Deepak L. Bhatt, MD, MPH: One thing that not all patients seem to realize, maybe not even their physicians, is that even if the LDL [low-density lipoprotein] is well controlled on statin therapy, there is still the potential for cardiovascular events. There’s still residual cardiovascular risk. I’ll ask Dr Navar for a brief comment on why that is. Why is it that there’s still persistent risk? If their LDL is lowered to the ranges you mentioned before, say below 50 mg/dL or so, why do events keep happening?
Ann Marie Navar, MD, PhD: I think this gets back to the pathophysiology of cardiovascular events. People who already have established atherosclerosis, who have cholesterol deposited in arterial walls, those plaques can still rupture. Thrombotic complications happen, and progression of atherosclerosis can still happen with low LDL cholesterol, requiring revascularization. As great as these therapies are, they’re not a panacea. This is probably an important message for us. We really should be doing a better job of preventing atherosclerosis in the first place.
One of the numbers that I think is pretty striking is if you look at clinical trials, which tend to recruit healthier participants who are adherent to therapy and are well treated, you still see high event rates. There was a trial that looked at post-ACS [acute coronary syndrome]. Almost everybody was on a high-intensity statin. There were high rates of appropriate antiplatelet, β-blocker, ACE [angiotensin-converting enzyme] inhibitor use. And in the placebo arm, at 3 years 10% of patients had a hard cardiovascular event—a stroke, MI [myocardial infarction], or cardiovascular death. And if you look at certain subgroups of those patients, like those with polyvascular disease, or CABG [coronary artery bypass grafting], or lots of other risk factors, those event rates are even higher. So it’s great that we have made the progress that we’ve made so far, but you still have plaque and that plaque can still rupture. And although LDL cholesterol reduction can reduce the risk, it doesn’t eliminate it.

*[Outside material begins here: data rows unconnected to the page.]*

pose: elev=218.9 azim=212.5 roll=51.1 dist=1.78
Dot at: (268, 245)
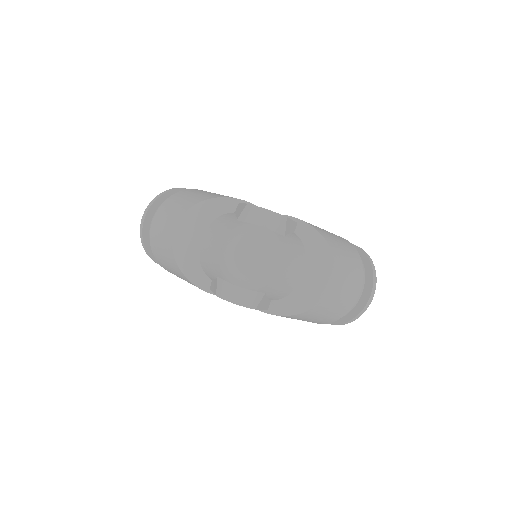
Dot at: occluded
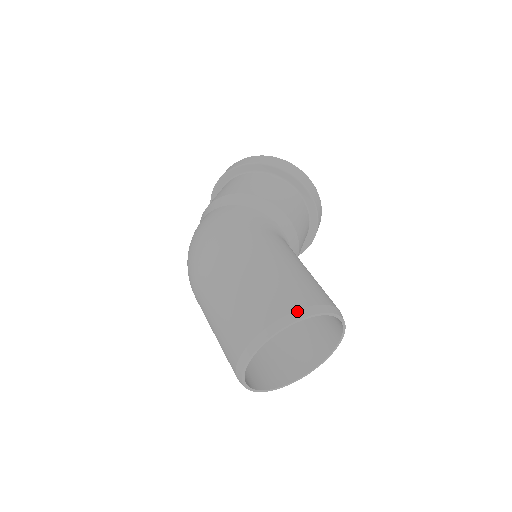
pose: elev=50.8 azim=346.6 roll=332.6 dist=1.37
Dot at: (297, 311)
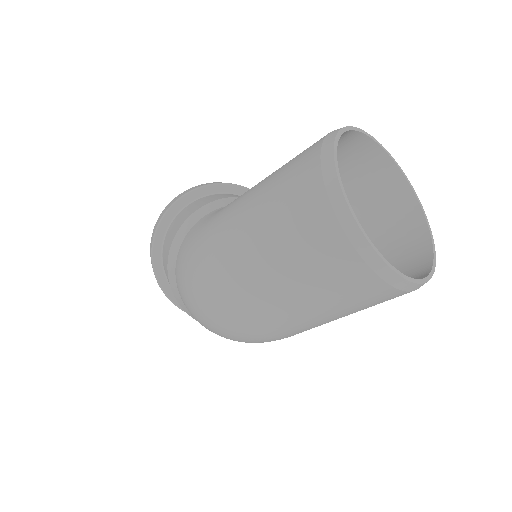
Dot at: (321, 153)
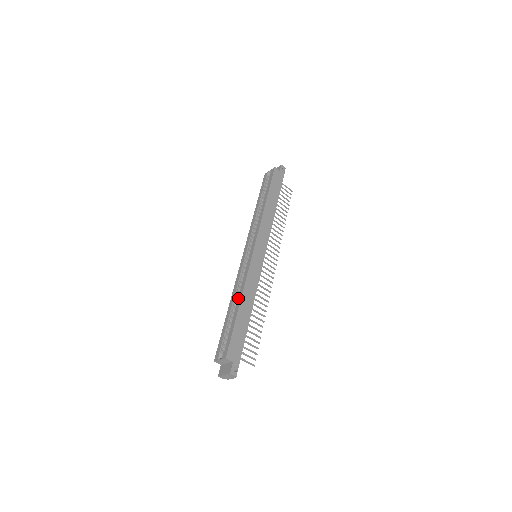
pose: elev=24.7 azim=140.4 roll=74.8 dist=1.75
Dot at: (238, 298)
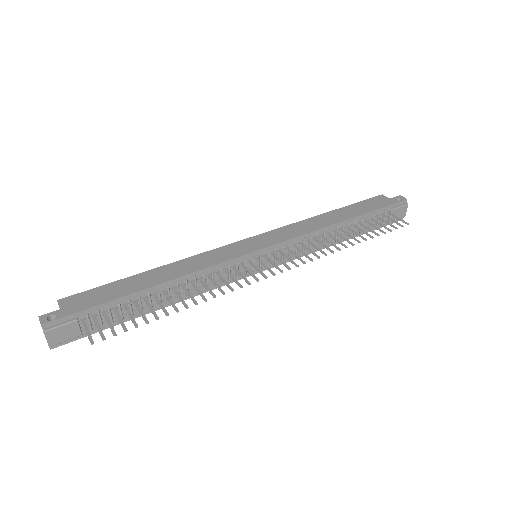
Dot at: occluded
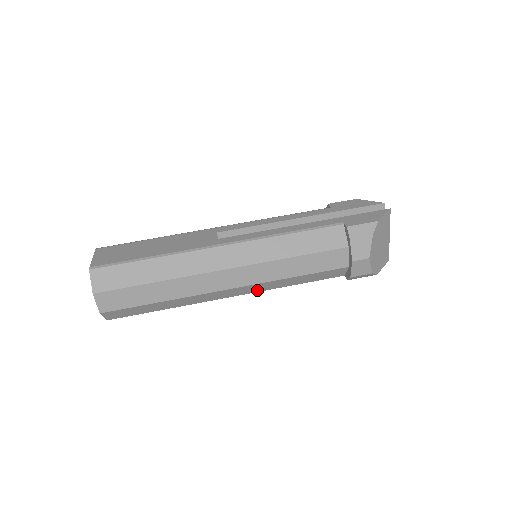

Deepak L. Bhatt, MD, MPH: Yes, I think that’s such a critical point. When statins were first introduced, and then with all of the great outcomes data, there were some who said, “Oh, once we have statins and they’re in widespread use, acute coronary syndromes will go away.” And the same arguments were made when PCSK9 inhibitors were first being tested. But you know, acute coronary syndromes haven’t gone away. They haven’t really gone anywhere. There have been some shifts in terms of proportion of STEMI [ST-elevation myocardial infarction] going down and STEMI going up. But still, a lot of acute coronary syndromes and other morbidities of cardiovascular disease. So yes, LDL control is important, but that doesn’t end the discussion.